===== Extracted records =====

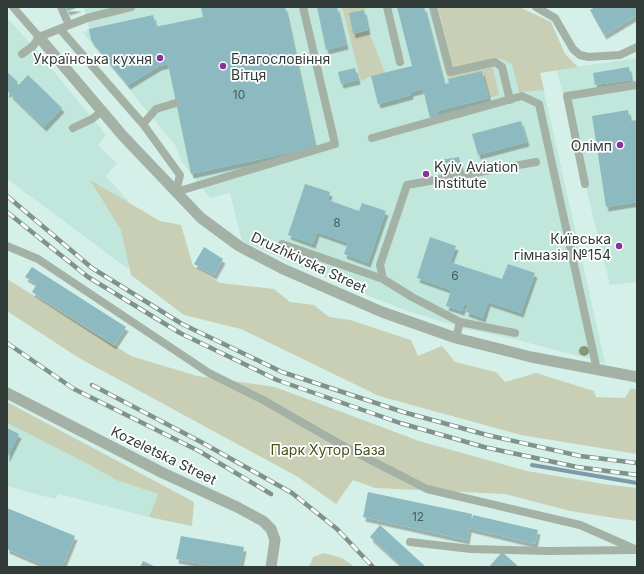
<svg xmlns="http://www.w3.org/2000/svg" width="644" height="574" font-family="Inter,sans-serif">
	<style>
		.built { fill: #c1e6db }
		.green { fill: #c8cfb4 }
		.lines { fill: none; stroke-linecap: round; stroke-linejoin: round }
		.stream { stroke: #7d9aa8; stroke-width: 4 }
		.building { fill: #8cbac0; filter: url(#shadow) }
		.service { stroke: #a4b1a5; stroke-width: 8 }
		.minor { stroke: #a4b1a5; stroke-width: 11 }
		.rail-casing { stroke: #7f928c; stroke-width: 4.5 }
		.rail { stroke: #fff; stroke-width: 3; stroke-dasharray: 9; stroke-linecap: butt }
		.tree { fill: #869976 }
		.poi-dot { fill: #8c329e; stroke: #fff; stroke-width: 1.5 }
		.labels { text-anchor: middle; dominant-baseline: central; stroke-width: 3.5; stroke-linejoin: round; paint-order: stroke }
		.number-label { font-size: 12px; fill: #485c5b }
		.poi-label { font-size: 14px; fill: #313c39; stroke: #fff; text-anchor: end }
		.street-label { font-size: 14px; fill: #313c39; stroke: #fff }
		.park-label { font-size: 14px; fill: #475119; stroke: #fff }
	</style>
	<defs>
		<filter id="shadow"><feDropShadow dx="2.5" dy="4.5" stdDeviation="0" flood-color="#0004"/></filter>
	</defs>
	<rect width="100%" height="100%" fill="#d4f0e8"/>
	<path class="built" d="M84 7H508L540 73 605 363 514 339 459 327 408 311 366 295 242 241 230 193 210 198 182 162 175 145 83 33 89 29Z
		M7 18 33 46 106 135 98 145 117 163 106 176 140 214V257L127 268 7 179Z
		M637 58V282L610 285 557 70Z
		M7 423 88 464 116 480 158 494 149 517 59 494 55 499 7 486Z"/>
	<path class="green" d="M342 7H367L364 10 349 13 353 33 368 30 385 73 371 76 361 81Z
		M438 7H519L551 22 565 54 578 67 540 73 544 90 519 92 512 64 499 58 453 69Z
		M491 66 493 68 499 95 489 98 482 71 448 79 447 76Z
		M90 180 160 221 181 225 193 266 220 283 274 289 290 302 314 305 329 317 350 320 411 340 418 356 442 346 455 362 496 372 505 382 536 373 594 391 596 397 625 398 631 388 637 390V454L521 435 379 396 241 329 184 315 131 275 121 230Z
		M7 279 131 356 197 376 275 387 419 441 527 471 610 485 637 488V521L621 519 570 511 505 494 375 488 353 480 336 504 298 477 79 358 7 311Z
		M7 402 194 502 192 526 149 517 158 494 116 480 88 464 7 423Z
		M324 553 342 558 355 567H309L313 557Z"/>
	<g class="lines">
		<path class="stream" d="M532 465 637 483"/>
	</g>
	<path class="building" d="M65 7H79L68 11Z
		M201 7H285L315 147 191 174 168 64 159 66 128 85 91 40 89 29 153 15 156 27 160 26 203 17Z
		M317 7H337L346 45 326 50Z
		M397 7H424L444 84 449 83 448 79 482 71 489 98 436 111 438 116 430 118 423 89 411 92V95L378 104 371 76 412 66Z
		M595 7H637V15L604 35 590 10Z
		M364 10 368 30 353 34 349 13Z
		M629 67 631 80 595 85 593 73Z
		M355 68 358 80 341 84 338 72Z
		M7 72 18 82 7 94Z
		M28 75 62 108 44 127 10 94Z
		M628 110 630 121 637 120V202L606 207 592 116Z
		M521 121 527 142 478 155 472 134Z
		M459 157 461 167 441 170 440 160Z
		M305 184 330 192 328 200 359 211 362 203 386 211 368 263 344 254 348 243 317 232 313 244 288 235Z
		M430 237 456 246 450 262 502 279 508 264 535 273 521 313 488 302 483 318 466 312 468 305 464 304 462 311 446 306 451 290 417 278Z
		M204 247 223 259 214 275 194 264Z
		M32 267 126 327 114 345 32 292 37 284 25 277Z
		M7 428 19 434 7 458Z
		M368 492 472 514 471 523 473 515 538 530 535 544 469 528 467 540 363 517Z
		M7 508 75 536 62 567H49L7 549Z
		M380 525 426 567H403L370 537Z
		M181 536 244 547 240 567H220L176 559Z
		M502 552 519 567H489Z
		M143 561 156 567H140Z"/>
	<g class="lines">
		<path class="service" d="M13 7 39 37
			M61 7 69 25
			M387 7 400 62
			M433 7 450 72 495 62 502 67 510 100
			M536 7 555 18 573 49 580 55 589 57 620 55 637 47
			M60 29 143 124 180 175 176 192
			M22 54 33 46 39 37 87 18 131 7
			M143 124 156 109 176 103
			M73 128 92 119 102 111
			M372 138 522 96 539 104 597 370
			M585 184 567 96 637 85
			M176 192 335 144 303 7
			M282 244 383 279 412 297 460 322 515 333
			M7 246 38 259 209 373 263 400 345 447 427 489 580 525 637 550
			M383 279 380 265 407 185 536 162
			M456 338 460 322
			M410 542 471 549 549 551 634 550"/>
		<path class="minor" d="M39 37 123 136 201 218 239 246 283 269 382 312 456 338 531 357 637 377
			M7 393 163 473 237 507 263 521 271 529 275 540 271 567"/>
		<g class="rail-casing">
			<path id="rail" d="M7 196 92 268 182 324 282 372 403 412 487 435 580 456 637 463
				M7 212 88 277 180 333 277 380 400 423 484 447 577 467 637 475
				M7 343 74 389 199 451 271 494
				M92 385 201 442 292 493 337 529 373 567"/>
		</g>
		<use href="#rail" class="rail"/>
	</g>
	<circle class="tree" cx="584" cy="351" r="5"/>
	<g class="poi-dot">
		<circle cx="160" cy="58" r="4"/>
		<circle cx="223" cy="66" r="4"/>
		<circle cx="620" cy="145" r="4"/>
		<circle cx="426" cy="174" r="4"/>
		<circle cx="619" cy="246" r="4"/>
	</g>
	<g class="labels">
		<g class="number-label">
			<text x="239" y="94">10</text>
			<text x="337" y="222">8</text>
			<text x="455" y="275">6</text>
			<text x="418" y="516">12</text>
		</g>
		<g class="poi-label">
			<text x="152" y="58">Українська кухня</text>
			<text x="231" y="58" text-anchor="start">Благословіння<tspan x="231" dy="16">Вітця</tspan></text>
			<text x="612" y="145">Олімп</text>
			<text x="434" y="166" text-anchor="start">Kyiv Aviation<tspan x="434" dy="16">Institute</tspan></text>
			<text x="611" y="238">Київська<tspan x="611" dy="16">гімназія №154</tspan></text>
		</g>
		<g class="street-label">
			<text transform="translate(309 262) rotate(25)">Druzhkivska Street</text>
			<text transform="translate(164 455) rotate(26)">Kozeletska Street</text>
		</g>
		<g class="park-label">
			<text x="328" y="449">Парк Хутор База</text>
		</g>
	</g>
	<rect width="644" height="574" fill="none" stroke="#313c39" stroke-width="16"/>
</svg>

=====
===== Extracted records =====

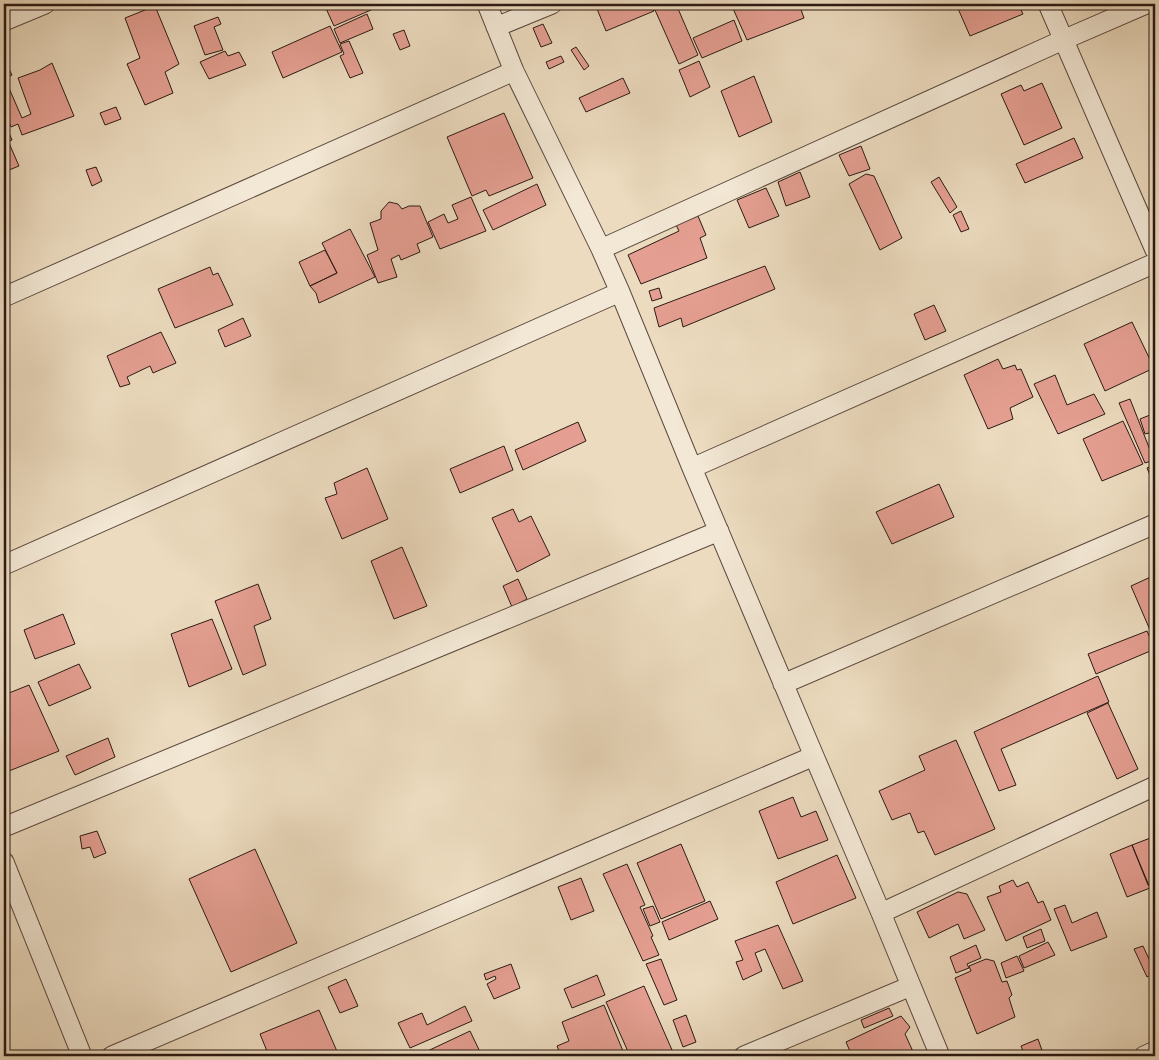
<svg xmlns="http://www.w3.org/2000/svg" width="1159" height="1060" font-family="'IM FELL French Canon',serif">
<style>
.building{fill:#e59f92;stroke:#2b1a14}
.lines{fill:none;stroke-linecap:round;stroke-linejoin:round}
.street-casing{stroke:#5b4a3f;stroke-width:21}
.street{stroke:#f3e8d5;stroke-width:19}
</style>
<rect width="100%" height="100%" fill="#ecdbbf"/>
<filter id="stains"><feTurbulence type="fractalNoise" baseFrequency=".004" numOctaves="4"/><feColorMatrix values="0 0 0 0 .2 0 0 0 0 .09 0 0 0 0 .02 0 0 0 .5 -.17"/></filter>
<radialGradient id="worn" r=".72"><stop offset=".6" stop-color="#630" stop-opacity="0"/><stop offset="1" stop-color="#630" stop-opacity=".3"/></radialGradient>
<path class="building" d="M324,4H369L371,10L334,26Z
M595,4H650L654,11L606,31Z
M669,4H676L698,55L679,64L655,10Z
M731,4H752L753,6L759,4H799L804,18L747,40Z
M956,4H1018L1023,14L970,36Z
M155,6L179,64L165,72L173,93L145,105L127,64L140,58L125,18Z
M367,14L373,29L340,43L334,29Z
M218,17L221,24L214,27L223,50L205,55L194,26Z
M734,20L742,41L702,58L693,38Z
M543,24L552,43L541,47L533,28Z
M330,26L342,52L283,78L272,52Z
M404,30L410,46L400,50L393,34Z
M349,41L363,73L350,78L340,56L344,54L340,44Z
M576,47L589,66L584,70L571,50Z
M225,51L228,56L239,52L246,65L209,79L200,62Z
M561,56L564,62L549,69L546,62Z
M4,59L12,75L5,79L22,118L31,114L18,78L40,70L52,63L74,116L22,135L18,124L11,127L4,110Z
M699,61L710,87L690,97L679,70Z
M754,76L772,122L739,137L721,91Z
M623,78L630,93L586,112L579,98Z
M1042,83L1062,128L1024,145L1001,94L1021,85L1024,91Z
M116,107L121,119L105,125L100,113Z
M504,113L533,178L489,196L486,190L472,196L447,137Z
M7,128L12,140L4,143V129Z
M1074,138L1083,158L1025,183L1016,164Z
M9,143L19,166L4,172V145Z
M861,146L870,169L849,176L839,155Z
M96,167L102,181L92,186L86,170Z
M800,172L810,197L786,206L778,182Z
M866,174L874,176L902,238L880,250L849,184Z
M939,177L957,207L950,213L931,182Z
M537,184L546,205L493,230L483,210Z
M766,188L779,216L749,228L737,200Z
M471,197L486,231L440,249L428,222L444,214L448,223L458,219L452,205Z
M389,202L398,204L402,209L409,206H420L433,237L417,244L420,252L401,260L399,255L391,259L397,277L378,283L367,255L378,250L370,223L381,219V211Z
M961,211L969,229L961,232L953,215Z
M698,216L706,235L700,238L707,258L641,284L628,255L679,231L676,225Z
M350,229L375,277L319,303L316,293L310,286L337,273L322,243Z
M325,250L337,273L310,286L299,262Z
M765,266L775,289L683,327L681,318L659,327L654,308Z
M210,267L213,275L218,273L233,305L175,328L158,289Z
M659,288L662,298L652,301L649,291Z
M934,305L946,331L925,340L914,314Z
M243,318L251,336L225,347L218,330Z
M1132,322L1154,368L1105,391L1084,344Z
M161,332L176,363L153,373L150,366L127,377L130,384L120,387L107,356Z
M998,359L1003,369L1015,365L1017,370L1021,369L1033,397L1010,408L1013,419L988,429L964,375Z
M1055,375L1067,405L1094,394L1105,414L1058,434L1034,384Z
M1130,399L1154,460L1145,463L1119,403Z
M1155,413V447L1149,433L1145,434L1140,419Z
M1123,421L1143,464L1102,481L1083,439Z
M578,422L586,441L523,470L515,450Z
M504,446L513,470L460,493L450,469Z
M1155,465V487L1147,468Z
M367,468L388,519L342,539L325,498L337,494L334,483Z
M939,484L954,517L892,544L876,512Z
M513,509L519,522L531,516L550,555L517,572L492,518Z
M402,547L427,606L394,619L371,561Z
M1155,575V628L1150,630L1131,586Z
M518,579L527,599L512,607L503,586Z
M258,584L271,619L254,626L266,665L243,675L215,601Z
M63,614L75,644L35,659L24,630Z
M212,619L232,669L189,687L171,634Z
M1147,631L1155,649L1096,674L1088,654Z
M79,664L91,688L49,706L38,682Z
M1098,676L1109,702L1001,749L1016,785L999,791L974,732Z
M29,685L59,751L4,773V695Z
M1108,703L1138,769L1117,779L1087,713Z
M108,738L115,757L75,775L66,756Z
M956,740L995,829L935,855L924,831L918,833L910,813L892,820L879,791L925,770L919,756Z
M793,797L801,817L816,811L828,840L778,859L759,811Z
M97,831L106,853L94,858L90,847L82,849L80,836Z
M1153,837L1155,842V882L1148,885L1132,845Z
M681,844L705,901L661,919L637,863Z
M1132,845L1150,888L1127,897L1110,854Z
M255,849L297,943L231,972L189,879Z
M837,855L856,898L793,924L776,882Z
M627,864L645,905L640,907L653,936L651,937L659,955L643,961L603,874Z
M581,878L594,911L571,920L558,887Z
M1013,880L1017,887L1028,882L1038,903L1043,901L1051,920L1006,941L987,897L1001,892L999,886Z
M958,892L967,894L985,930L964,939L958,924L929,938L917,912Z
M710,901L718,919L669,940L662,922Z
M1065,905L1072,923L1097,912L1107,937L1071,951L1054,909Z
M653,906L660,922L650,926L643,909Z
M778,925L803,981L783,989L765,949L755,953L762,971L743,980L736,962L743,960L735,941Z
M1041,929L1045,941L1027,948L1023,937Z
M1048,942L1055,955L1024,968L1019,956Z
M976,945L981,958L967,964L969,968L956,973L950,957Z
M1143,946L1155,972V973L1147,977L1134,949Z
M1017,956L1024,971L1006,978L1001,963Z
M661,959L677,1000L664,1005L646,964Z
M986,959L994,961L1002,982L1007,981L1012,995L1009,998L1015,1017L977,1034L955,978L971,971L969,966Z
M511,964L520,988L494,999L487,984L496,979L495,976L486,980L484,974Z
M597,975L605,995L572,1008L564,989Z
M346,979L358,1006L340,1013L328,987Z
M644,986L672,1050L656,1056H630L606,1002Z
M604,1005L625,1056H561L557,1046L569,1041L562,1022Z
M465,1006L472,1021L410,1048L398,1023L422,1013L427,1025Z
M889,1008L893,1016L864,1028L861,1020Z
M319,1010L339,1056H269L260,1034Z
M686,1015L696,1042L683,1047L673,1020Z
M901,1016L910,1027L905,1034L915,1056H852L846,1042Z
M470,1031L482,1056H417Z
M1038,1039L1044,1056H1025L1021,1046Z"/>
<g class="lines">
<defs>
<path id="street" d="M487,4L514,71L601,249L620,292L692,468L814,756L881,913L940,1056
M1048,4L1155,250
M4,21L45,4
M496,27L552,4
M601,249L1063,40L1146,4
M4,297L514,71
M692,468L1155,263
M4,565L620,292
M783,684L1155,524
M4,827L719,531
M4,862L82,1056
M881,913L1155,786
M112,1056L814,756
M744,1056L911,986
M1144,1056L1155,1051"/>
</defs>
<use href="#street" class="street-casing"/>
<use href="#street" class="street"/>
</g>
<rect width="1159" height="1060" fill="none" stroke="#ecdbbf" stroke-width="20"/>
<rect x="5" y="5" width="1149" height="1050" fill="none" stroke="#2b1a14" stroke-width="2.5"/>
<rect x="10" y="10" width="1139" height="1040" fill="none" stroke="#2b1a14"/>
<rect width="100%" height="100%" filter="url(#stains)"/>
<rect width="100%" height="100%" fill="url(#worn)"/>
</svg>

=====

Task description:
Copy out, from the data above, every line holding the word "labels".

Task result:
		.labels { text-anchor: middle; dominant-baseline: central; stroke-width: 3.5; stroke-linejoin: round; paint-order: stroke }
	<g class="labels">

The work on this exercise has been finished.